Anna Ellis of Hampden says she isn't seeing anything near 80 percent at the Woodberry station, where she boards three times a week to commute downtown.

Since January, the 53-year-old computer programmer has been using a spreadsheet to track the malfunctioning of the machines that dispense transit tickets at Woodberry and other light rail stations.

Her records show that most of the time, at least one of the machines at Woodberry either is out of service, won't accept coins, won't give change or won't sell certain types of tickets. A one-way ticket costs $1.60, while a day pass allowing unlimited use of buses, light rail and the Metro subway is $3.50.

Ellis says she has been able to buy a ticket at Woodberry only one time since the middle of April.

"You feel like you should be paying for a ticket," she said.

Ellis said she has called the MTA more than 20 times over the winter and spring to complain about the problem before giving up last month.

"I am not calling anymore; I have called and written; the MTA is well aware of the problem," reads the May 9 entry in her spreadsheet, which tracks the malfunctioning of machines and the calls she made to transit officials.

Flanagan said the MTA's policy is that if riders can't purchase tickets at the stations where they board, they are required to buy a ticket for the ride they just took when they reach their destinations. He said inspectors sometimes leave the trains to see that departing passengers pay.

"Everyone is expected to pay. That's an important principle we enforce," he said.

Or not.

When a friendly MTA fare inspector came by to check for tickets, a reporter asked what she would have said if a rider had boarded at Woodberry.

"If the machines aren't working at Woodberry, you ride free," the inspector said. Ellis and some other passengers say they have benefited from such largesse.

Other riders - particularly those who use the stations south of Camden Yards - say they have received a less generous response from MTA employees.

Kelly Barth of Lansdowne said that when she has been unable to buy a ticket at Patapsco Avenue, MTA police officers have told her she has to get off at the next station and buy a ticket.

"They'll watch you get off at the next stop," she said. "It can be a bit of a hassle because the train won't wait for you."

Carol Skinner of Woodlawn, who was traveling to Cherry Hill, reported a similar experience. "Sometimes they just put you off the train," she said.

Flanagan said requiring passengers to get off the train and reboard is not MTA policy.

Some riders say they have received citations and paid fines after fare inspectors disregarded their reports of malfunctioning equipment. Edwin Scott of Woodlawn said he recently paid a $75 fine when an inspector gave him a citation for riding without a ticket after he couldn't find a working machine at Lexington Market.

"You tell them what happens, they don't believe you," Scott said.
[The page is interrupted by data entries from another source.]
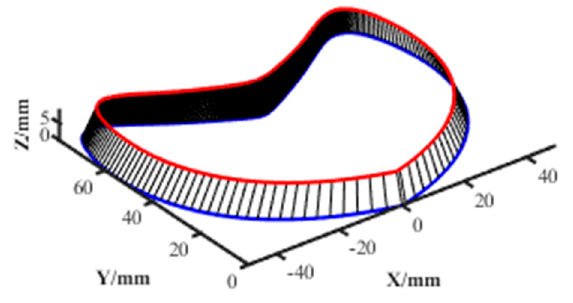
Figure 7. The cardioid curve and tool orientation vector.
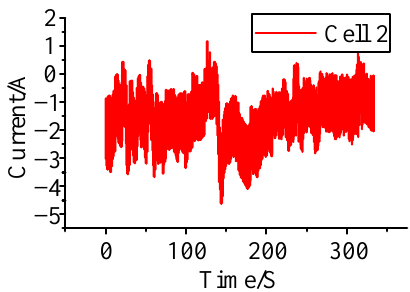
Figure 15. Lithium battery current change diagram. (Adjacent equalisation circuits and fuzzy control strategies)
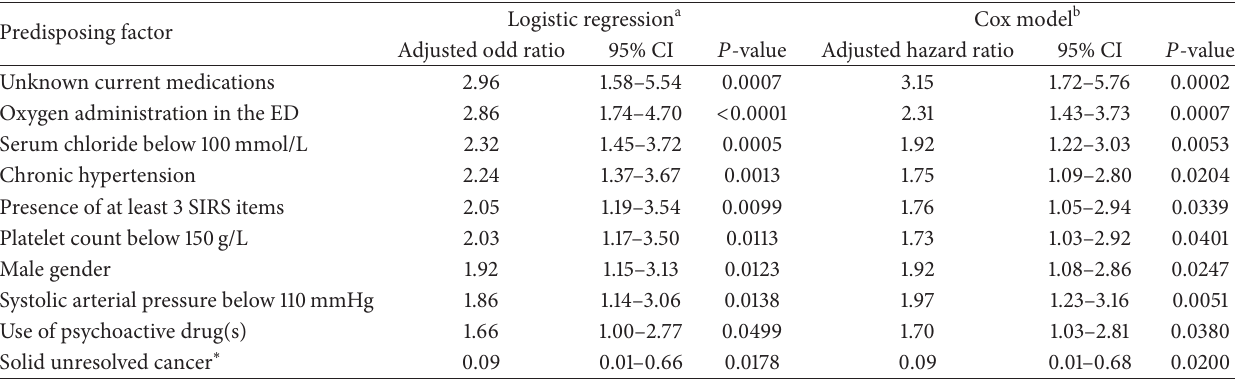
Table 3: Variables identified as potential predisposing factors for 15-day clinical worsening during hospitalization on regular wards, by multivariate logistic regression and by Cox proportional hazards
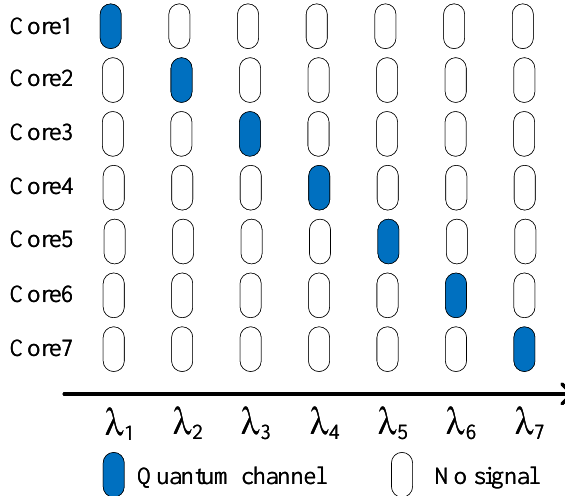
Figure 3. Different distribution of quantum channel wavelength in each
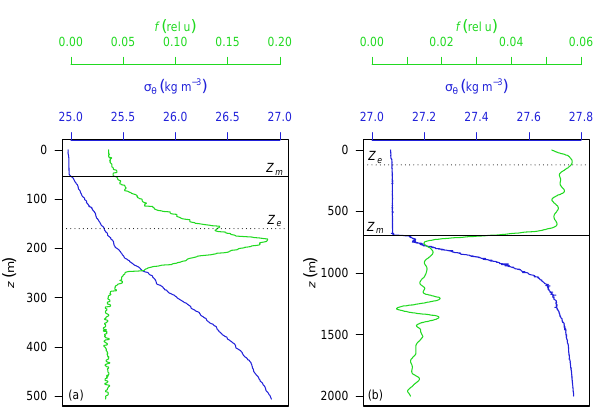
Fig. 1. Typical potential density anomaly profile σ θ (kgm − 3 ) (blue line) and fluorescence profile f (relative units) (green line) for (a) stratified waters and (b) mixed waters. The mixed layer depth Z m (plain line) and the euphotic depth Z e (dashed line) are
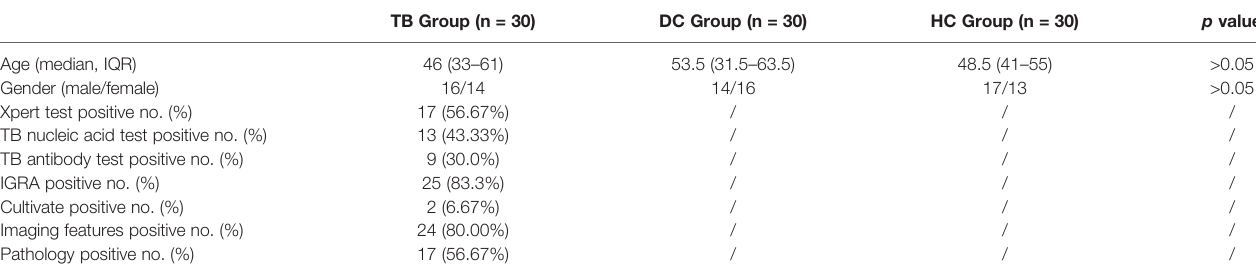
TABLE 1 | Clinical information of the study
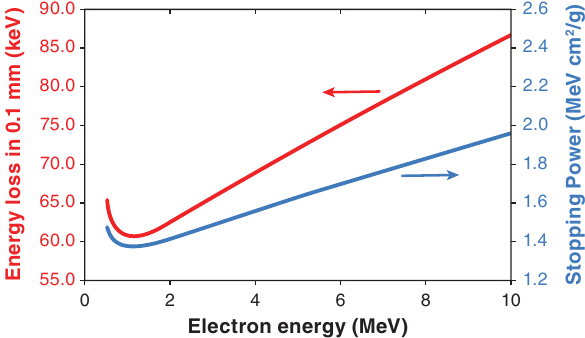
FIG. 7. Stopping power (blue) [27] and calculated energy loss (red) in titanium as a function of electron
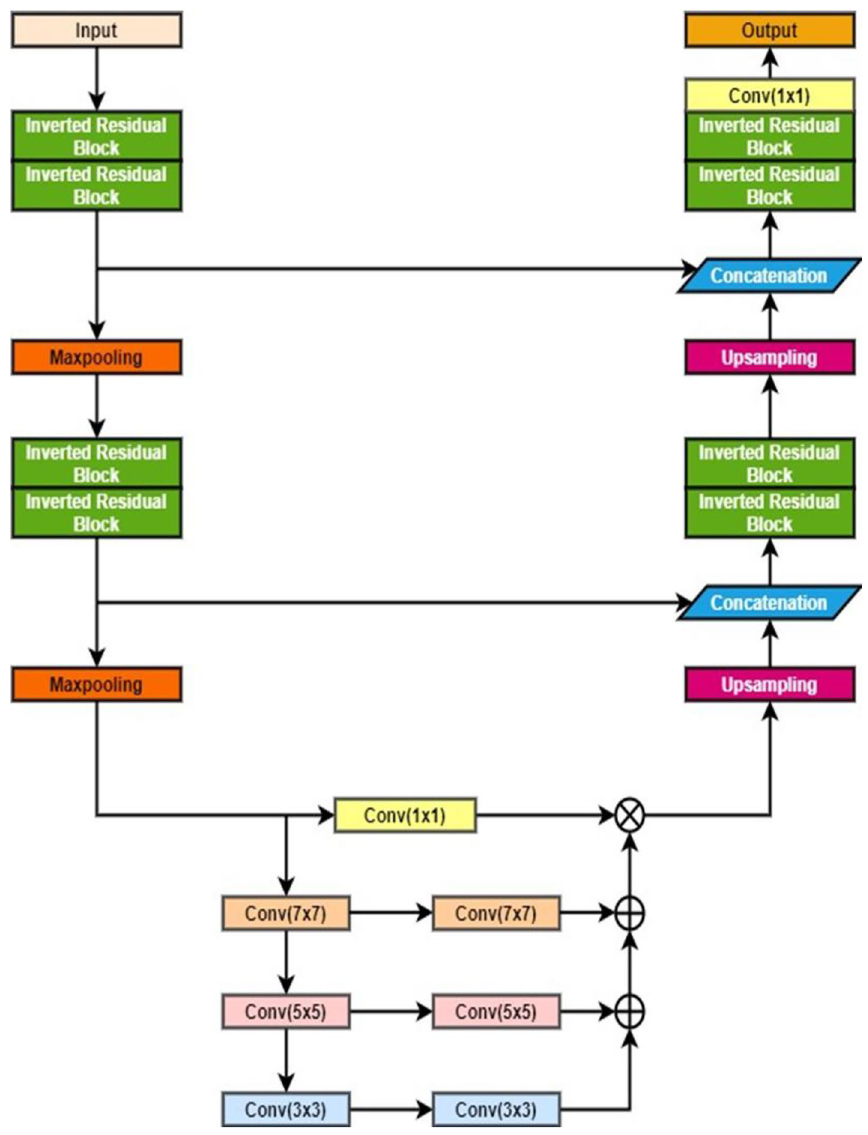
Figure 2. Architecture of Lung_PAYNet.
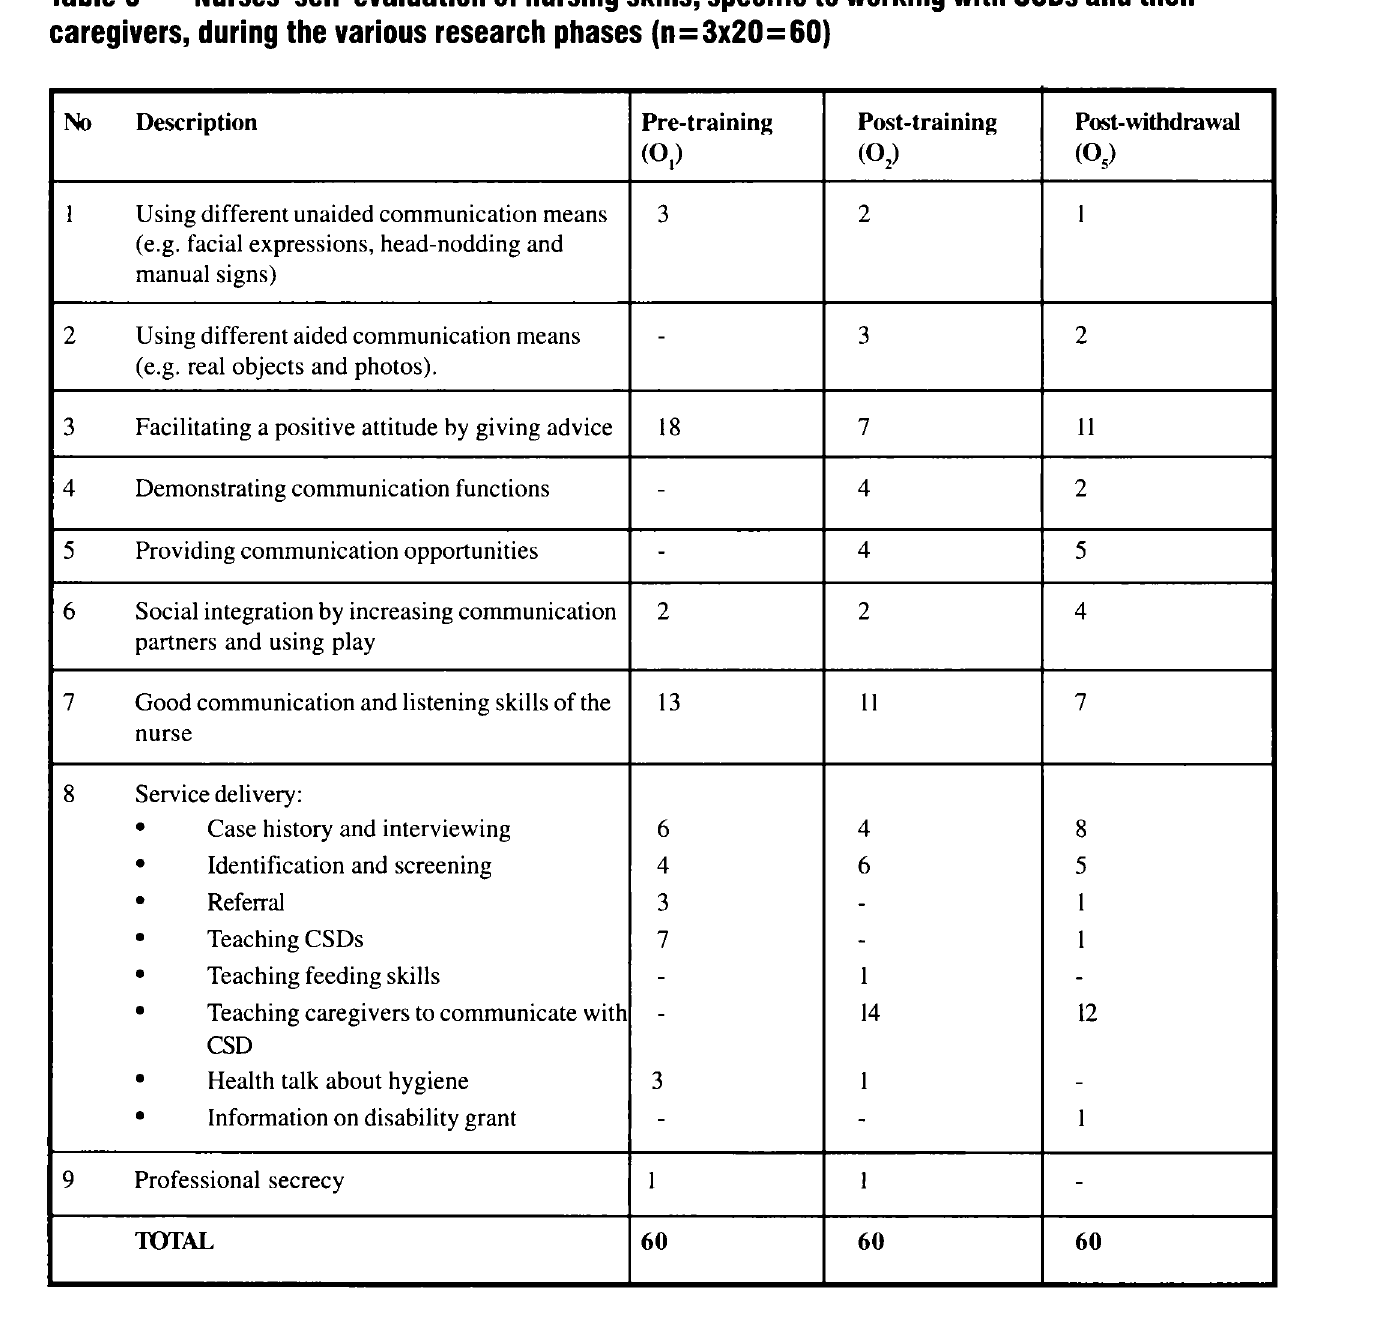
Nurses’ self-evaluation of nursing skills, specific to working with CSDs and their caregivers, during the various research phases (n =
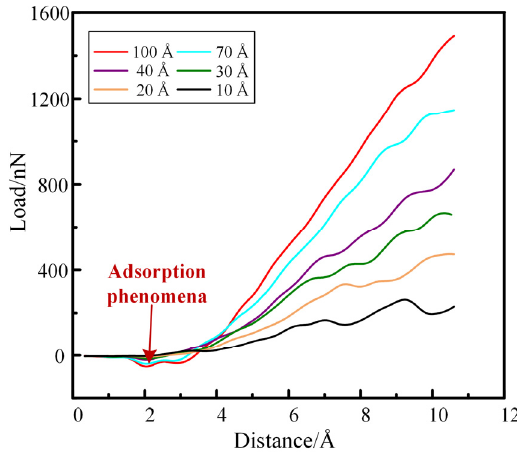
Figure 4. Load-Distance curve simulated by nanoindentation after smoothing treatment. 10 Å, 20 Å, 30 Å, 40 Å, 70 Å and 100 Å in the figure represent the radius of the diamond indenter in the simu- lation.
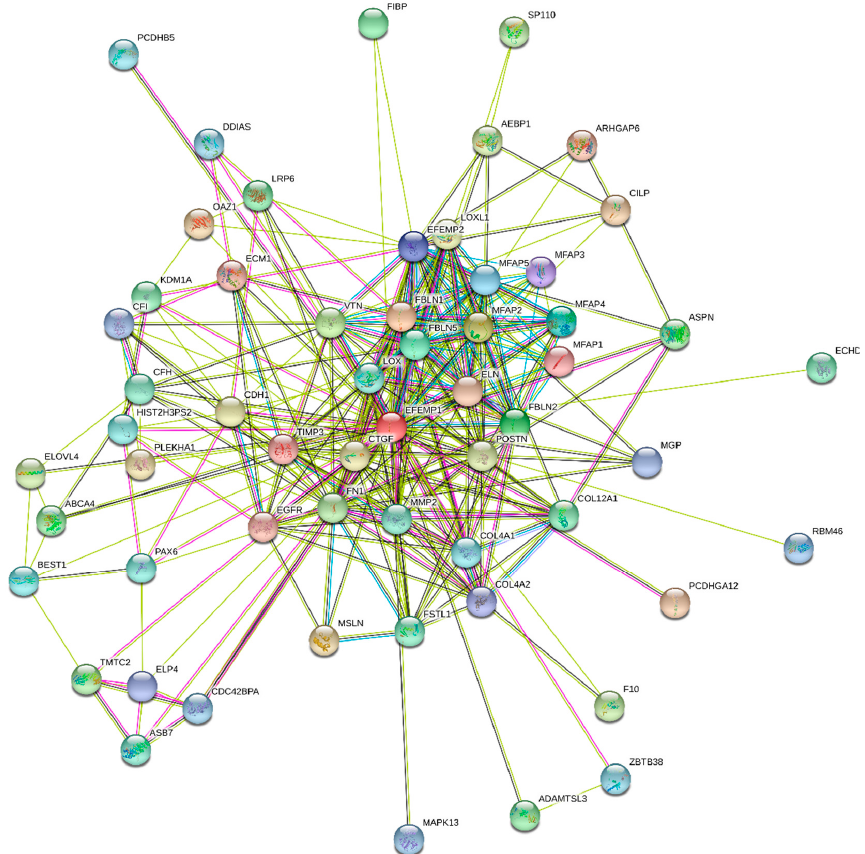
Figure 2. Search Tool for the Retrieval of Interacting Genes (STRING)-based analysis of human fibulin-3 (UniProt ID: Q12805) using the minimum required interaction score of 0.4 (medium confidence). STRING generates a network of predicted associations based on predicted and experimentally validated information on the interaction partners of a protein of interest. In the corresponding network, the nodes correspond to proteins, whereas the edges show predicted or known functional associations. Seven types of evidence are used to build the corresponding network, indicated by the differently coloured lines: a green line represents neighborhood evidence; a red line—the presence of fusion evidence; a purple line—experimental evidence; a blue line—co-occurrence evidence; a light blue line—database evidence; a yellow line—text mining evidence; and a black line—co-expression evidence.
He said he figured it was easier to pay up than contest the ticket.

Many riders interviewed bristled at the indignity of being challenged to show a ticket they couldn't buy.

Leslie Sturtevant of Catonsville, who said she finds the machines broken more often than not, said she will sometimes walk to another downtown light rail station or the nearest Metro station rather than board without a ticket.

"I don't want anybody stopping me," she said. "You don't want to give them a reason to stop and question you."

Flanagan said the MTA's fare machine problem dates to 2001, when the Glendening administration signed what he called an "irregular and unusual" contract with Cubic Transportation Systems - the only company then able to supply the equipment - to provide the machines.

He said the contract lacked many of the terms that usually allow the state to insist on a high level of performance by a vendor. He said Cubic, which remains the vendor under the same contract, has consistently had problems supplying spare parts to keep the machines in good repair.

"Right now we believe it's in the public interest to work with the contractor to get all of the machines operating," Flanagan said. "We are continuing to work on improving the percentages of fully operational machines."